After locating the line with "Real Estate Group" below, output it and each following line exactly, stopping after the line with "The previous page is sending you to". No pictures.

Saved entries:
☆ ☆ ☆ ☆ ☆ ☆ ☆

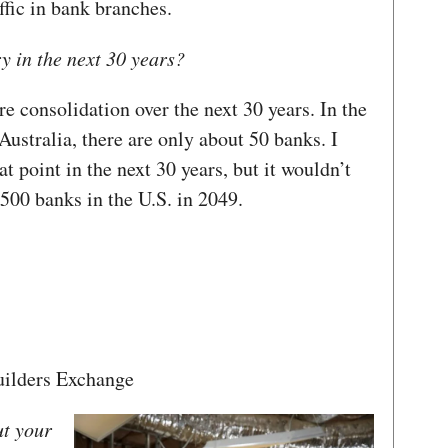
fic in bank branches.
y in the next 30 years?
 consolidation over the next 30 years. In the
stralia, there are only about 50 banks. I
at point in the next 30 years, but it wouldn’t
500 banks in the U.S. in 2049.
ilders Exchange
ut your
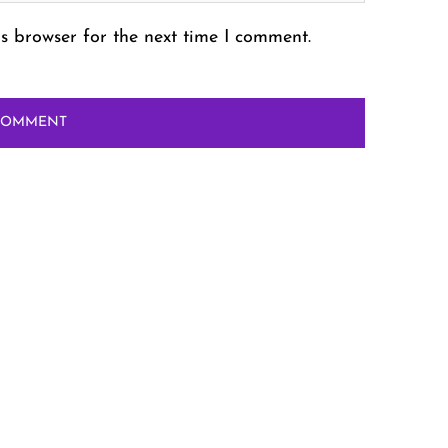
s browser for the next time I comment.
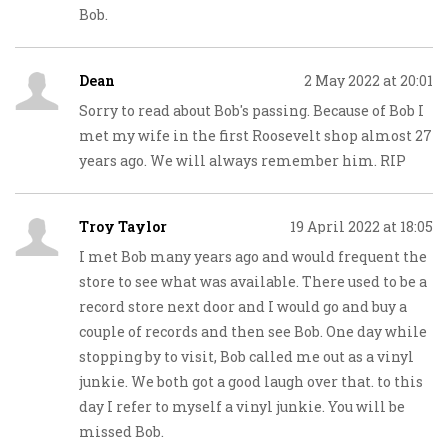
Bob.
Dean
2 May 2022 at 20:01
Sorry to read about Bob's passing. Because of Bob I
met my wife in the first Roosevelt shop almost 27
years ago. We will always remember him. RIP
Troy Taylor
19 April 2022 at 18:05
I met Bob many years ago and would frequent the
store to see what was available. There used to be a
record store next door and I would go and buy a
couple of records and then see Bob. One day while
stopping by to visit, Bob called me out as a vinyl
junkie. We both got a good laugh over that. to this
day I refer to myself a vinyl junkie. You will be
missed Bob.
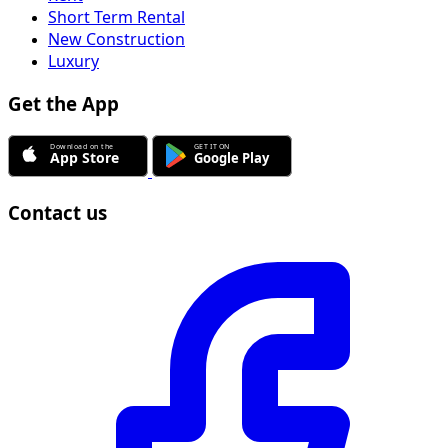
Short Term Rental
New Construction
Luxury
Get the App
Contact us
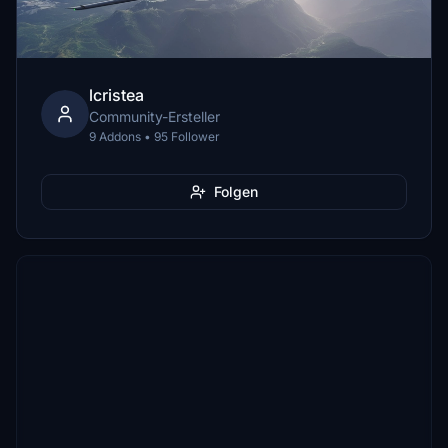
lcristea
Community-Ersteller
9 Addons • 95 Follower
Folgen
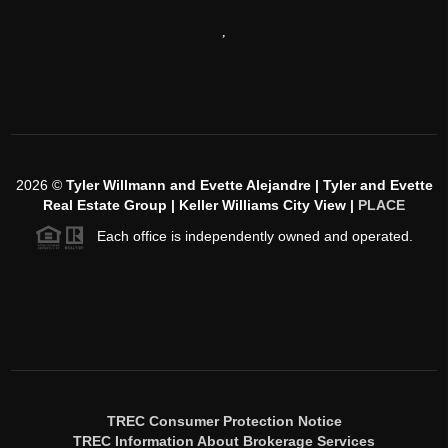
,
2026
©
Tyler Willmann and Evette Alejandre | Tyler and Evette
Real Estate Group | Keller Williams City View |
PLACE
Each office is independently owned and operated.
TREC Consumer Protection Notice
TREC Information About Brokerage Services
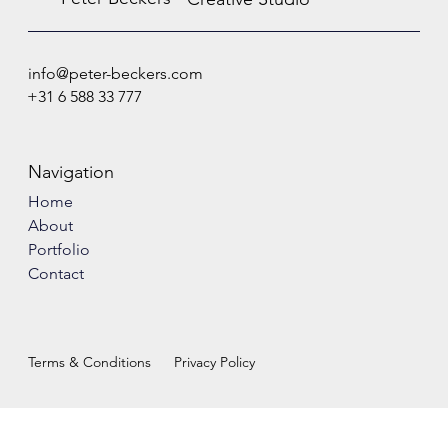
info@peter-beckers.com
+31 6 588 33 777
Navigation
Home
About
Portfolio
Contact
Terms & Conditions
Privacy Policy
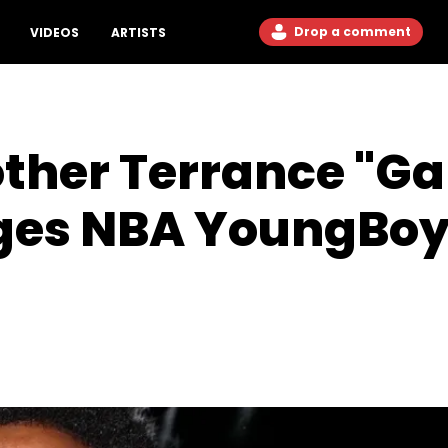
Drop a comment
VIDEOS
ARTISTS
other Terrance "G
eges NBA YoungBoy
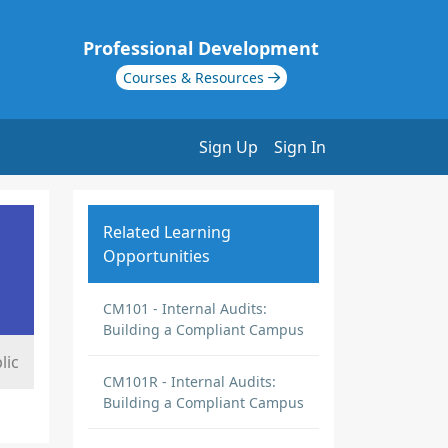
Professional Development
Courses & Resources
Sign Up
Sign In
Related Learning
Opportunities
CM101 - Internal Audits:
Building a Compliant Campus
lic
CM101R - Internal Audits:
Building a Compliant Campus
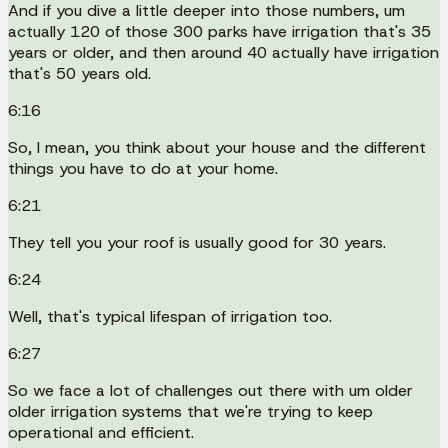
And if you dive a little deeper into those numbers, um
actually 120 of those 300 parks have irrigation that's 35
years or older, and then around 40 actually have irrigation
that's 50 years old.
6:16
So, I mean, you think about your house and the different
things you have to do at your home.
6:21
They tell you your roof is usually good for 30 years.
6:24
Well, that's typical lifespan of irrigation too.
6:27
So we face a lot of challenges out there with um older
older irrigation systems that we're trying to keep
operational and efficient.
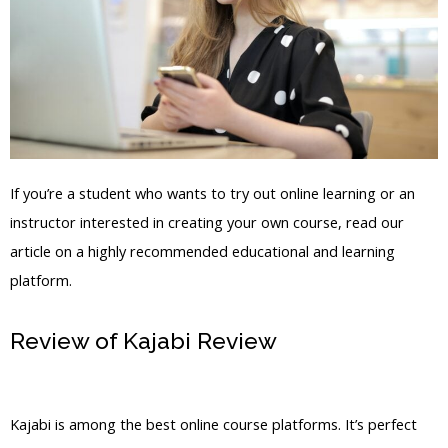
If you’re a student who wants to try out online learning or an
instructor interested in creating your own course, read our
article on a highly recommended educational and learning
platform.
Review of Kajabi Review
Kajabi
Remove Instructor From 1 Post
Kajabi is among the best online course platforms. It’s perfect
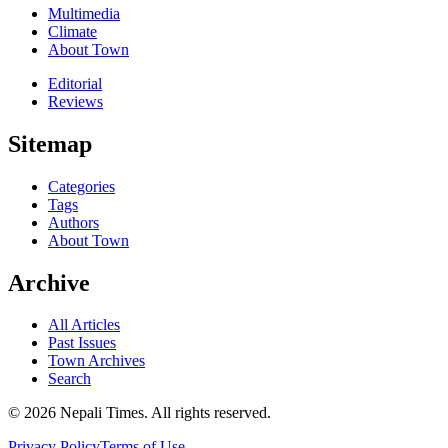
Multimedia
Climate
About Town
Editorial
Reviews
Sitemap
Categories
Tags
Authors
About Town
Archive
All Articles
Past Issues
Town Archives
Search
© 2026 Nepali Times. All rights reserved.
Privacy Policy
Terms of Use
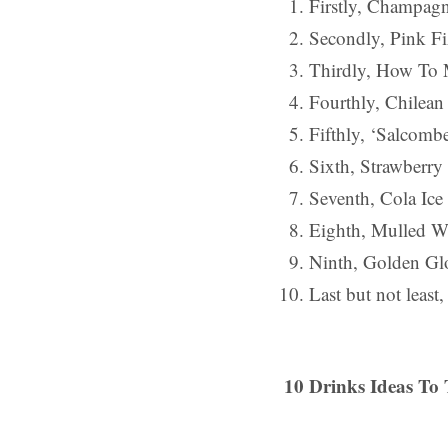
Firstly, Champagn
Secondly, Pink Fi
Thirdly, How To M
Fourthly, Chilea
Fifthly, ‘Salcombe
Sixth, Strawberr
Seventh, Cola Ice
Eighth, Mulled W
Ninth, Golden Gl
Last but not leas
10 Drinks Ideas To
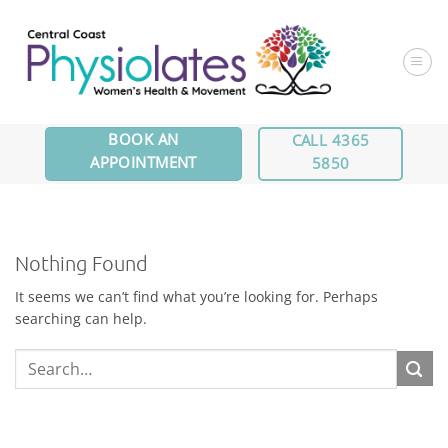
Skip
to
content
BOOK AN
CALL 4365
APPOINTMENT
5850
Nothing Found
It seems we can’t find what you’re looking for. Perhaps
searching can help.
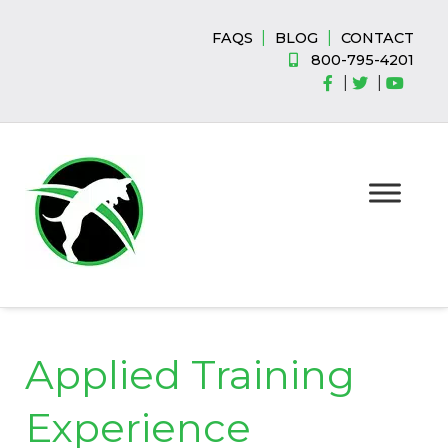
Skip
Skip
to
to
|
|
FAQS
BLOG
CONTACT
navigation
content
800-795-4201
|
|
Applied Training
Experience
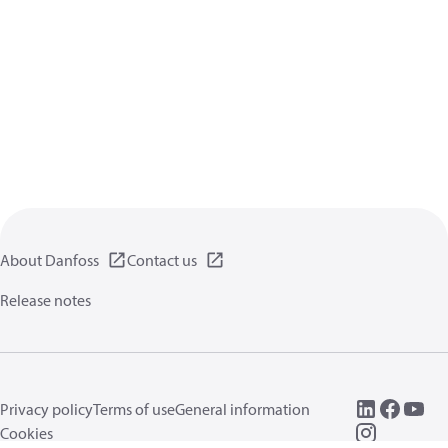
About Danfoss
Contact us
Release notes
Privacy policy
Terms of use
General information
Cookies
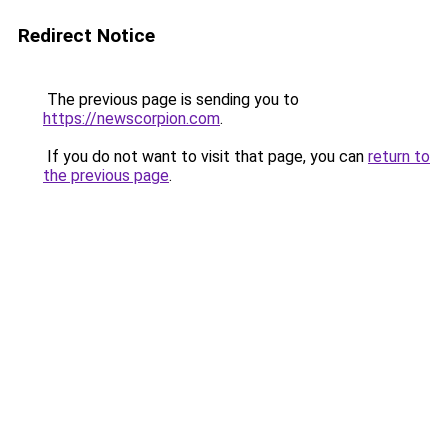
Redirect Notice
The previous page is sending you to
https://newscorpion.com
.
If you do not want to visit that page, you can
return to
the previous page
.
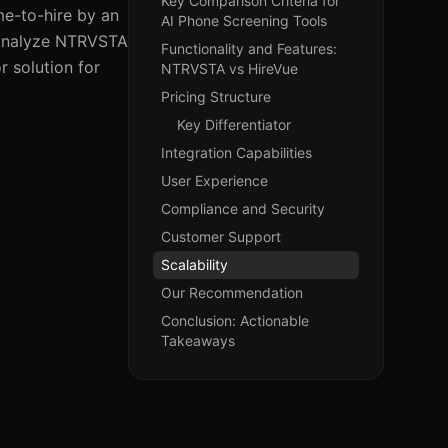
Key Comparison Criteria for
me-to-hire by an
AI Phone Screening Tools
l analyze NTRVSTA
Functionality and Features:
r solution for
NTRVSTA vs HireVue
Pricing Structure
Key Differentiator
Integration Capabilities
User Experience
Compliance and Security
Customer Support
Scalability
Our Recommendation
Conclusion: Actionable
Takeaways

☆ ☆ ☆ ☆ ☆ ☆ ☆

> **WRITTEN REPLY**:
Real Estate Group | Keller Williams City View |
PLACE
Each office is independently owned and operated.
TREC Consumer Protection Notice
TREC Information About Brokerage Services
info@peter-beckers.com
+31 6 588 33 777
Navigation
Home
About
Portfolio
Contact
Terms & Conditions
Privacy Policy
Drop a comment
VIDEOS
ARTISTS
other Terrance "G
eges NBA YoungBoy
Professional Development
Courses & Resources
Sign Up
Sign In
Related Learning
Opportunities
CM101 - Internal Audits:
Building a Compliant Campus
lic
CM101R - Internal Audits:
Building a Compliant Campus
And if you dive a little deeper into those numbers, um
actually 120 of those 300 parks have irrigation that's 35
years or older, and then around 40 actually have irrigation
that's 50 years old.
6:16
So, I mean, you think about your house and the different
things you have to do at your home.
6:21
They tell you your roof is usually good for 30 years.
6:24
Well, that's typical lifespan of irrigation too.
6:27
So we face a lot of challenges out there with um older
older irrigation systems that we're trying to keep
operational and efficient.
If you’re a student who wants to try out online learning or an
instructor interested in creating your own course, read our
article on a highly recommended educational and learning
platform.
Review of Kajabi Review
Kajabi
Remove Instructor From 1 Post
Kajabi is among the best online course platforms. It’s perfect
Multimedia
Climate
About Town
Editorial
Reviews
Sitemap
Categories
Tags
Authors
About Town
Archive
All Articles
Past Issues
Town Archives
Search
© 2026 Nepali Times. All rights reserved.
Privacy Policy
Terms of Use
Firstly, Champagn
Secondly, Pink Fi
Thirdly, How To M
Fourthly, Chilea
Fifthly, ‘Salcombe
Sixth, Strawberr
Seventh, Cola Ice
Eighth, Mulled W
Ninth, Golden Gl
Last but not leas
10 Drinks Ideas To
Skip
to
content
BOOK AN
CALL 4365
APPOINTMENT
5850
Nothing Found
It seems we can’t find what you’re looking for. Perhaps
searching can help.
Skip
Skip
to
to
|
|
FAQS
BLOG
CONTACT
navigation
content
800-795-4201
|
|
Applied Training
Experience
About Danfoss
Contact us
Release notes
Privacy policy
Terms of use
General information
Cookies
Redirect Notice
The previous page is sending you to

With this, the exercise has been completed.